L'une des composantes les plus importantes du protocole MQTT est la définition et la typologie des messages, car elles sont l'une des bases de l'agilité dans laquelle réside sa force. Chaque message est composé de trois parties :
- Correction de l'en-tête : Il occupe de 2 à 5 octets, obligatoirement. Il se compose d'un code de contrôle, qui identifie le type de message envoyé, et de la longueur du message. La longueur est codée en 1 à 4 octets, dont les 7 premiers bits sont utilisés, et le dernier est un bit de continuité.
- En-tête variable : Facultatif, il contient des informations supplémentaires qui sont nécessaires dans certains messages ou situations.
- Contenu (charge utile) : Il s'agit du contenu réel du message. Il peut avoir un maximum de 256 Mo, bien que dans les mises en œuvre réelles, le maximum soit de 2 à 4 Ko.





Comment fonctionne le protocole MQTT
Le protocole MQTT fonctionne comme un service de messagerie push avec un modèle éditeur/abonné (pub-sub). Dans ce type d'infrastructure, les clients se connectent à un serveur central appelé broker (courrier). Afin de filtrer les messages qui sont envoyés à chaque client, les messages sont classés dans des sujets organisés de manière hiérarchique. Un client peut publier un message dans un certain sujet. D'autres clients peuvent s'abonner à ce sujet, et le broker leur enverra les messages souscrits.

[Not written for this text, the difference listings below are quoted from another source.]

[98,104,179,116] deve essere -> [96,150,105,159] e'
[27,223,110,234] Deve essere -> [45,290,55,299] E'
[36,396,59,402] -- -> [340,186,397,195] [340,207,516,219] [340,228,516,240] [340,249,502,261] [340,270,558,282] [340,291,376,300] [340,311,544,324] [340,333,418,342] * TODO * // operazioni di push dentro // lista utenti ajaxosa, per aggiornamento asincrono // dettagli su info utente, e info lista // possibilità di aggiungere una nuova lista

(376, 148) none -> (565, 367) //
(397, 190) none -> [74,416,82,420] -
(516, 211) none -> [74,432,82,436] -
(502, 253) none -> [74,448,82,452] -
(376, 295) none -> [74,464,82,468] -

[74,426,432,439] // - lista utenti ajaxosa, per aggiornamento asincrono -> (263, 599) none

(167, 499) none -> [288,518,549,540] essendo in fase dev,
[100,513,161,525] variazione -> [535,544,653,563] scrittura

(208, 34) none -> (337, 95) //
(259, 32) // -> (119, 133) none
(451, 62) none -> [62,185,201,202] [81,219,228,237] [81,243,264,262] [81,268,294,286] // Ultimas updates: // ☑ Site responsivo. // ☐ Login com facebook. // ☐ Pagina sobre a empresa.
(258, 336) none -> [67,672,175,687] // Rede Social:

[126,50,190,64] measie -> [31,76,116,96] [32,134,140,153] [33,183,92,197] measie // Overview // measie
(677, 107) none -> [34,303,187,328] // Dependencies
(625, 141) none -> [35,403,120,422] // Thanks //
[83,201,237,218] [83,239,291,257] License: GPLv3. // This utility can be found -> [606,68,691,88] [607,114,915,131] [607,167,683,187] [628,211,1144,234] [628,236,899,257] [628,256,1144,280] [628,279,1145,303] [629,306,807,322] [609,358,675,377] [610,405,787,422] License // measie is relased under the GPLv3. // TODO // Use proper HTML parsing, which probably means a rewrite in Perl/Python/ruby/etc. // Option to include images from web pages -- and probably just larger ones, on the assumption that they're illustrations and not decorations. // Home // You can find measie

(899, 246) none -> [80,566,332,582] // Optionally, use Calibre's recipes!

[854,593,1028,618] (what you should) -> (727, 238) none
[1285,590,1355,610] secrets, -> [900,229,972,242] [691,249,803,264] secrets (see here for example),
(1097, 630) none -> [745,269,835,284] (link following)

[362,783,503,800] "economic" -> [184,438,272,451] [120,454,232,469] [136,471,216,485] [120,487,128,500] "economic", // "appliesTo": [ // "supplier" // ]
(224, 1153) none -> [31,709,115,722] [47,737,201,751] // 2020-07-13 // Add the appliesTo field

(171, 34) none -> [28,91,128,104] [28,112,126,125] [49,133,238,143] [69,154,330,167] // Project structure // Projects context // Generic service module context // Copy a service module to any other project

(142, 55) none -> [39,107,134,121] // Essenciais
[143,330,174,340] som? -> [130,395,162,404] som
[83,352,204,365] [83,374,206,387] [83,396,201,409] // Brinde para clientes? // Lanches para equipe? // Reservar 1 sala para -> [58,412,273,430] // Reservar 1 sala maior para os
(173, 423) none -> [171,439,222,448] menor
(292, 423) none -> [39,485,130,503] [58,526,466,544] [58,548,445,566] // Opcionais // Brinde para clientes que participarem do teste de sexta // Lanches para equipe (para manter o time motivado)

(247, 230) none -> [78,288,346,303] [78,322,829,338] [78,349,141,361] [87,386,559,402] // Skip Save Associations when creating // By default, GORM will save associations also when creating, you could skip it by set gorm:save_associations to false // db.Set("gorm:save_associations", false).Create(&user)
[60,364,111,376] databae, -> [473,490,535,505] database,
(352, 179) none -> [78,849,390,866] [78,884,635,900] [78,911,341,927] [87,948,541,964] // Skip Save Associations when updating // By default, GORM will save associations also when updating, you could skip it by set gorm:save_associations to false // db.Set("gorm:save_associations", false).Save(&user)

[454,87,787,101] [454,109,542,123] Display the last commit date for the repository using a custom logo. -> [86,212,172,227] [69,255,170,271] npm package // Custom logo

Les clients établissent une connexion TCP/IP avec le broker, qui garde la trace des clients connectés. Cette connexion reste ouverte jusqu'à ce que le client y mette fin. Par défaut, le protocole MQTT utilise les ports 1883 et 8883 lorsqu'il fonctionne avec TLS. Pour ce faire, le client envoie un message CONNECT contenant les informations nécessaires (nom d'utilisateur, mot de passe, identifiant du client...). Le broker répond par un message CONNACK, qui contient le résultat de la connexion (accepté, rejeté, etc.).
Pour envoyer les messages, le client utilise des messages PUBLISH, qui contiennent le sujet et la charge utile. Pour s'abonner et se désabonner, on utilise des messages SUBSCRIBE et UNSUSCRIBE, auxquels le serveur répond par SUBACK et UNSUBACK. D'autre part, pour s'assurer que la connexion est active, les clients envoient périodiquement un message PINGREQ auquel le serveur répond par un PINGRESP. Enfin, le client se déconnecte en envoyant un message DISCONNECT.